What the task asks ▸ Starting at the line that contains "20 May 2025", repeat each line exactly until the records end, keeping both the first and the last.

== Data supplied

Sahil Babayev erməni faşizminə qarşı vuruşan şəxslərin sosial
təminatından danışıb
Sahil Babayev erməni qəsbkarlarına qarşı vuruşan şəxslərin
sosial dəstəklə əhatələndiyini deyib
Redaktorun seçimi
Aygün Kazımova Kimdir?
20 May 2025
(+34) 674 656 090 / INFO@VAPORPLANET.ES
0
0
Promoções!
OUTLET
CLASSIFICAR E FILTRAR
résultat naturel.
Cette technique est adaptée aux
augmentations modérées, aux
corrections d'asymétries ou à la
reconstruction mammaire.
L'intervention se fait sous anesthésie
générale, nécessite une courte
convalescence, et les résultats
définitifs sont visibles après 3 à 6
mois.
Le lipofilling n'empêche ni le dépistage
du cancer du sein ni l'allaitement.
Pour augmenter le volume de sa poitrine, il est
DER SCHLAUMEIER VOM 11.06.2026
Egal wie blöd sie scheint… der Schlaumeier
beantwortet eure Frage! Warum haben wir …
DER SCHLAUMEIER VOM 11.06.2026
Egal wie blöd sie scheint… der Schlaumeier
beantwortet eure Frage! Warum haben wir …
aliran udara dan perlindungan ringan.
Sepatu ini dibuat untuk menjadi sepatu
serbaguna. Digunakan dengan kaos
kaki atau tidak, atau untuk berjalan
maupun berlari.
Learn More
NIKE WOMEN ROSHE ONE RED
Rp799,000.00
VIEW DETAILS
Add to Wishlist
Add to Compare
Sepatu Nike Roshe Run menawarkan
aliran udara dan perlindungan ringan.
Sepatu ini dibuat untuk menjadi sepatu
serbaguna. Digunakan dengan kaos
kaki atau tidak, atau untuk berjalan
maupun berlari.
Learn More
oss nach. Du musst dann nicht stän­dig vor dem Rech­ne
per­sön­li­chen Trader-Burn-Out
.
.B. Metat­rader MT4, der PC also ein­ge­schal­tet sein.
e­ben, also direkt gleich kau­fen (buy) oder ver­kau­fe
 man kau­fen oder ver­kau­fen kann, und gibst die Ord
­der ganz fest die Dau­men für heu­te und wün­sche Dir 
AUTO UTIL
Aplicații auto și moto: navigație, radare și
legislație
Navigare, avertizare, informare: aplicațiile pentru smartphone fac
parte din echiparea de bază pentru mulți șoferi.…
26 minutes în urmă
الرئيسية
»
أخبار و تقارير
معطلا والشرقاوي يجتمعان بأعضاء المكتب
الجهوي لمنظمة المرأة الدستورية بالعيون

====

Expected answer ▸
20 May 2025
(+34) 674 656 090 / INFO@VAPORPLANET.ES
0
0
Promoções!
OUTLET
CLASSIFICAR E FILTRAR
résultat naturel.
Cette technique est adaptée aux
augmentations modérées, aux
corrections d'asymétries ou à la
reconstruction mammaire.
L'intervention se fait sous anesthésie
générale, nécessite une courte
convalescence, et les résultats
définitifs sont visibles après 3 à 6
mois.
Le lipofilling n'empêche ni le dépistage
du cancer du sein ni l'allaitement.
Pour augmenter le volume de sa poitrine, il est
DER SCHLAUMEIER VOM 11.06.2026
Egal wie blöd sie scheint… der Schlaumeier
beantwortet eure Frage! Warum haben wir …
DER SCHLAUMEIER VOM 11.06.2026
Egal wie blöd sie scheint… der Schlaumeier
beantwortet eure Frage! Warum haben wir …
aliran udara dan perlindungan ringan.
Sepatu ini dibuat untuk menjadi sepatu
serbaguna. Digunakan dengan kaos
kaki atau tidak, atau untuk berjalan
maupun berlari.
Learn More
NIKE WOMEN ROSHE ONE RED
Rp799,000.00
VIEW DETAILS
Add to Wishlist
Add to Compare
Sepatu Nike Roshe Run menawarkan
aliran udara dan perlindungan ringan.
Sepatu ini dibuat untuk menjadi sepatu
serbaguna. Digunakan dengan kaos
kaki atau tidak, atau untuk berjalan
maupun berlari.
Learn More
oss nach. Du musst dann nicht stän­dig vor dem Rech­ne
per­sön­li­chen Trader-Burn-Out
.
.B. Metat­rader MT4, der PC also ein­ge­schal­tet sein.
e­ben, also direkt gleich kau­fen (buy) oder ver­kau­fe
 man kau­fen oder ver­kau­fen kann, und gibst die Ord
­der ganz fest die Dau­men für heu­te und wün­sche Dir 
AUTO UTIL
Aplicații auto și moto: navigație, radare și
legislație
Navigare, avertizare, informare: aplicațiile pentru smartphone fac
parte din echiparea de bază pentru mulți șoferi.…
26 minutes în urmă
الرئيسية
»
أخبار و تقارير
معطلا والشرقاوي يجتمعان بأعضاء المكتب
الجهوي لمنظمة المرأة الدستورية بالعيون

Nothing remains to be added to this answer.